C'est à croire que la LNH devrait poster la Coupe Stanley au Centre Bell tout de suite. À gauche et à droite, les experts sont du même avis: cette saison sera la saison du CH. Fin de la discussion. À défaut d'un grand prix, on devrait au moins avoir une finale de la Coupe Stanley à Montréal en juin.

Ce n'est pas l'unanimité, mais ce n'est pas loin. Le réputé Sports Illustrated voit le Canadien au deuxième rang dans l'Est. Sur les ondes de TSN, un sondage auprès de 28 DG de la LNH a permis de constater que 15 de ces «hommes de hockey» voient le Canadien en grande finale. Chez nous, à La Presse, tous les experts sauf un (indice: il y a un T, un R, un E, un M, un B, un L, un A et un Y dans son nom de famille) prédisent une saison de rêve au Canadien.

 

Toutes ces prédictions optimistes m'ont poussé du côté du Centre Bell, hier midi, pour aller y rencontrer un joueur qui était là en 1993, la dernière fois que les membres du Canadien se sont promenés avec le magnifique trophée de Lord Stanley dans les rues de la ville.

Alors, Patrice Brisebois... est-ce que le Canadien est si fort que ça?

«C'est notre meilleure équipe depuis longtemps, a commencé par dire le vétéran défenseur. On a un bon équilibre, on est forts à toutes les positions. Et puis, le genre de saison qu'on a eu l'an passé, ça donne confiance... On sait qu'on peut gagner à chaque soir.»

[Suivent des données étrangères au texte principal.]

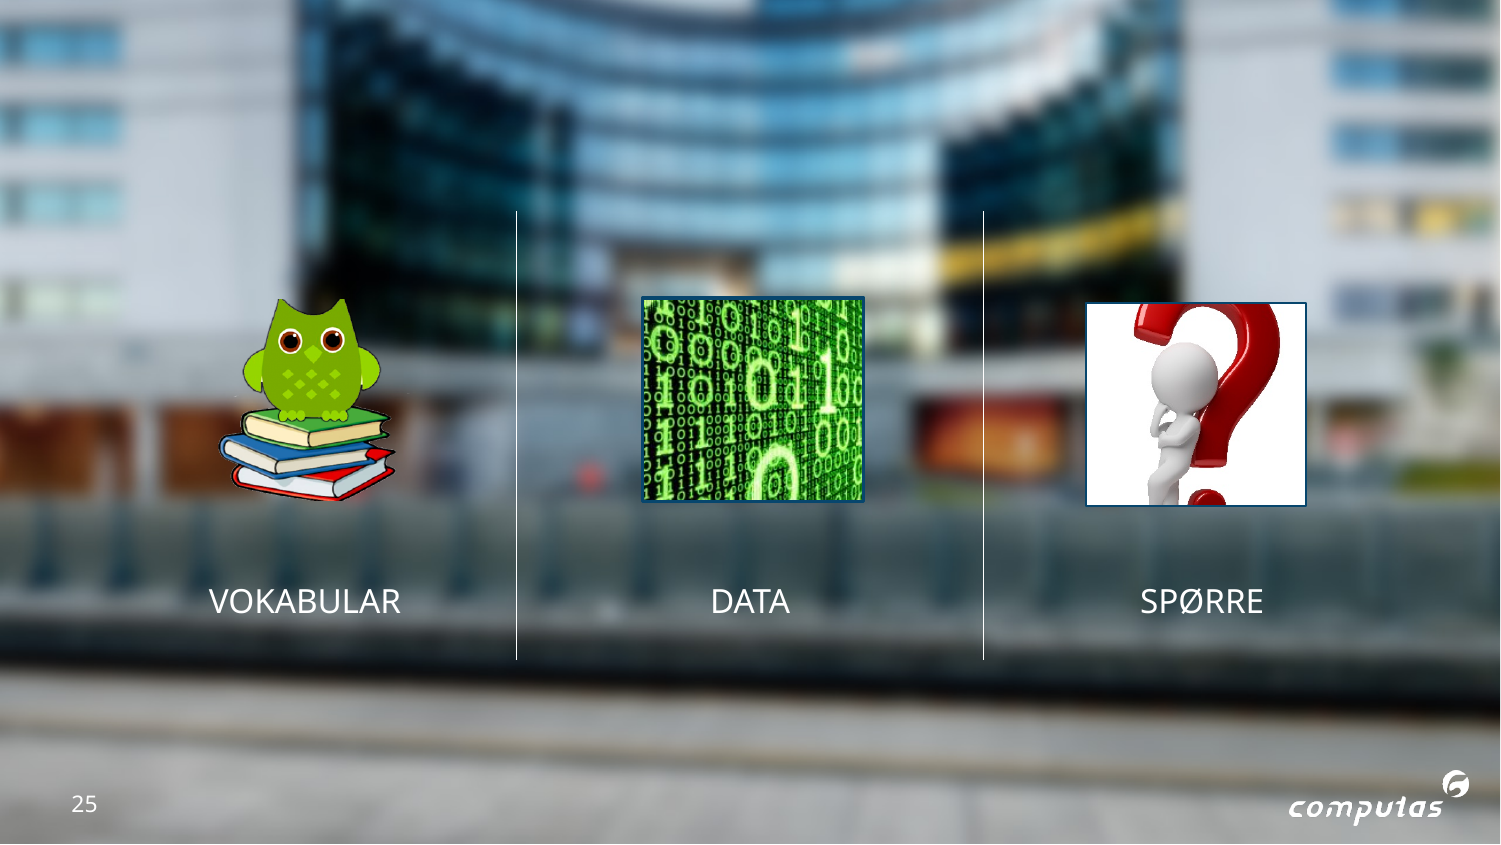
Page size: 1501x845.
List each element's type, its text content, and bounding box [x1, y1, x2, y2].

list Spørre [1001, 564, 1404, 615]
list Vokabular [104, 564, 506, 615]
slide_number 25 [64, 790, 106, 819]
list data [549, 564, 951, 615]
picture [0, 0, 1501, 844]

Équilibre, confiance, assurance? Très honnêtement, ça faisait un bail que j'avais entendu ces mots rassurants dans le vestiaire du Canadien. En fait, pour retrouver un club tricolore aussi bien équilibré, confiant et tout plein d'assurance, il faut probablement remonter à 1993, année magique qui s'est terminée avec la belle conclusion que l'on sait.

Le Canadien de 1993, c'était quoi, au juste? C'était un gardien en état de grâce, un coach adoré par ses joueurs, des vétérans qui s'imposaient quand ça comptait vraiment, et des jeunes qui jouaient avec fougue et passion. Autant d'éléments qui pourraient résumer l'équipe d'aujourd'hui...

Et autant d'éléments qui me laissent croire que, oui, le Canadien a sa meilleure équipe depuis 1993.

«Je suis d'accord, a répondu Patrice Brisebois. Tout est en place. On sait que les attentes sont élevées cette saison, surtout avec les fêtes du centenaire. Mais les attentes sont aussi élevées dans notre vestiaire; on est rendus là, on s'attend à gagner. On a beaucoup appris l'an passé, ça nous a fait mal de perdre de cette façon à la fin. Nos jeunes ont pris beaucoup de maturité, et nos vétérans sont prêts.»

Sur papier en tout cas, le Canadien a déjà fière allure. Le problème, évidemment, c'est qu'on ne gagne pas des championnats sur papier. Le talent et les jeunes qui montent, c'est bien beau, mais ça ne garantit pas un défilé (ni une émeute) au centre-ville en juin. Le succès, rappelons-le, est un concept bien fragile. Une blessure de trop, un gardien qui s'effondre, un attaquant russe qui décide de bouder et d'accorder une entrevue de trop à une publication de son pays, et puis voilà, le Canadien pourrait se retrouver dans le pétrin en moins de temps qu'il ne le faut pour dire Kostitsyn la bouche pleine de biscuits.

La ligne est bien mince entre ceux qui sont des «champions de papier», comme le disent les experts, et ceux qui sont de vrais de vrais champions.

«Des champions sur papier qui ne vont nulle part, on a déjà vu ça, a ajouté Patrice Brisebois. Certaines années, les Rangers avaient l'air plus forts que tout le monde, mais ils se faisaient sortir assez vite... Pour nous, cette année, ce ne sera pas comme il y a un an. C'est sûr qu'on ne va pas surprendre personne, parce que toutes les équipes vont nous attendre de pied ferme.»

Un vieux cliché sportif nous rappelle que c'est facile d'atteindre le sommet, mais que c'est autrement plus difficile d'y demeurer. Le défi du Canadien cette saison, il est là. Juste là.